### EXERCISE INSTRUCTIONS:
For the listing below, give the number of lines that include "создают" and add nothing to it.

== GIVEN DATA

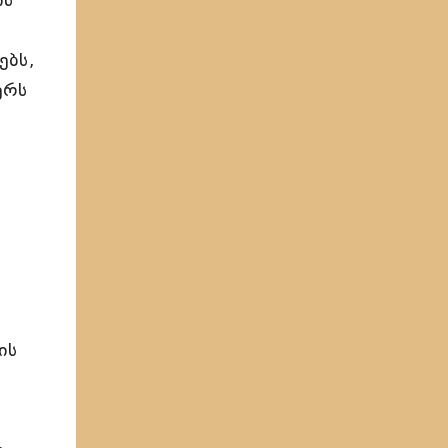
ის
)
ებს,
ერს
ის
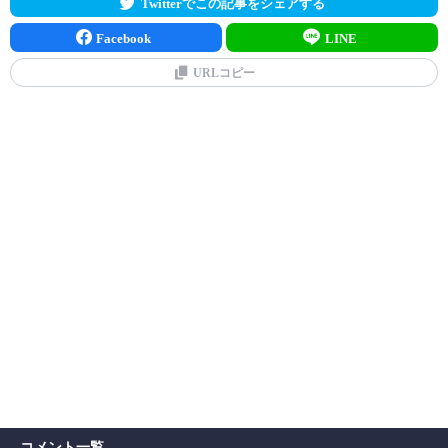
Twitterでこの記事をシェアする
Facebook
LINE
URLコピー
コメント一覧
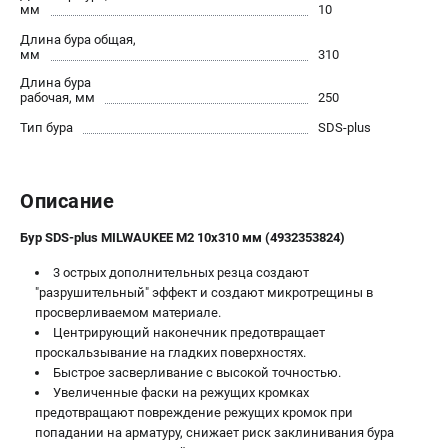
мм
10
Новости
Длина бура общая,
Юридическим лицам
мм
310
Правила обмена и возврата товара
Длина бура
Пользовательское соглашение
рабочая, мм
250
Тип бура
SDS-plus
ТЕЛЕФОН (САНКТ-ПЕТЕРБУРГ)
8 (812) 748-27-58
Описание
Информация размещённая на сайте не является публичной
офертой.
Бур SDS-plus MILWAUKEE M2 10x310 мм (4932353824)
проспект Александровской Фермы, 29АЛ
8 (812) 748-27-58
3 острых дополнительных резца создают
8 (800) 550-70-46
"разрушительный" эффект и создают микротрещины в
Режим работы колл-центра:
просверливаемом материале.
пн-пт - с 9:00 до 18:00
Центрирующий наконечник предотвращает
сб - с 10:00 до 16:00
проскальзывание на гладких поверхностях.
вс - выходной
Быстрое засверливание с высокой точностью.
ЗАКАЗ ЗАПЧАСТЕЙ
Увеличенные фаски на режущих кромках
+7 (8112) 59-10-67
предотвращают повреждение режущих кромок при
попадании на арматуру, снижает риск заклинивания бура
zakaz@milwa-market.ru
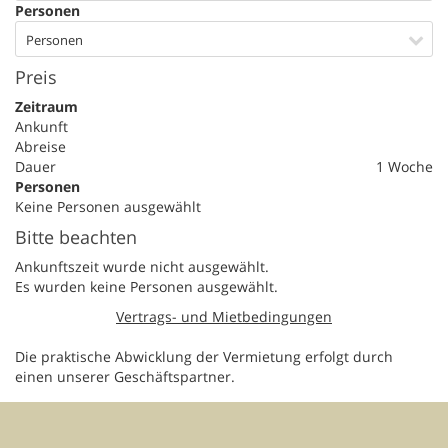
Personen
Personen
Preis
Zeitraum
Ankunft
Abreise
Dauer
1 Woche
Personen
Keine Personen ausgewählt
Bitte beachten
Ankunftszeit wurde nicht ausgewählt.
Es wurden keine Personen ausgewählt.
Vertrags- und Mietbedingungen
Die praktische Abwicklung der Vermietung erfolgt durch
einen unserer Geschäftspartner.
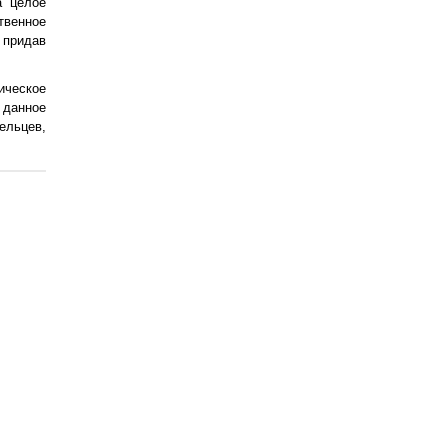
а целое
твенное
 придав
ическое
 данное
ельцев,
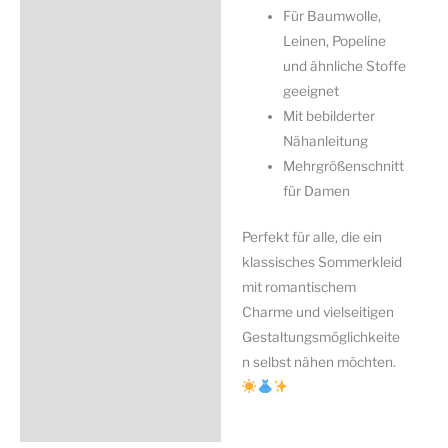
Für Baumwolle,
Leinen, Popeline
und ähnliche Stoffe
geeignet
Mit bebilderter
Nähanleitung
Mehrgrößenschnitt
für Damen
Perfekt für alle, die ein
klassisches Sommerkleid
mit romantischem
Charme und vielseitigen
Gestaltungsmöglichkeite
n selbst nähen möchten.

====

### WRITTEN ANSWER:
2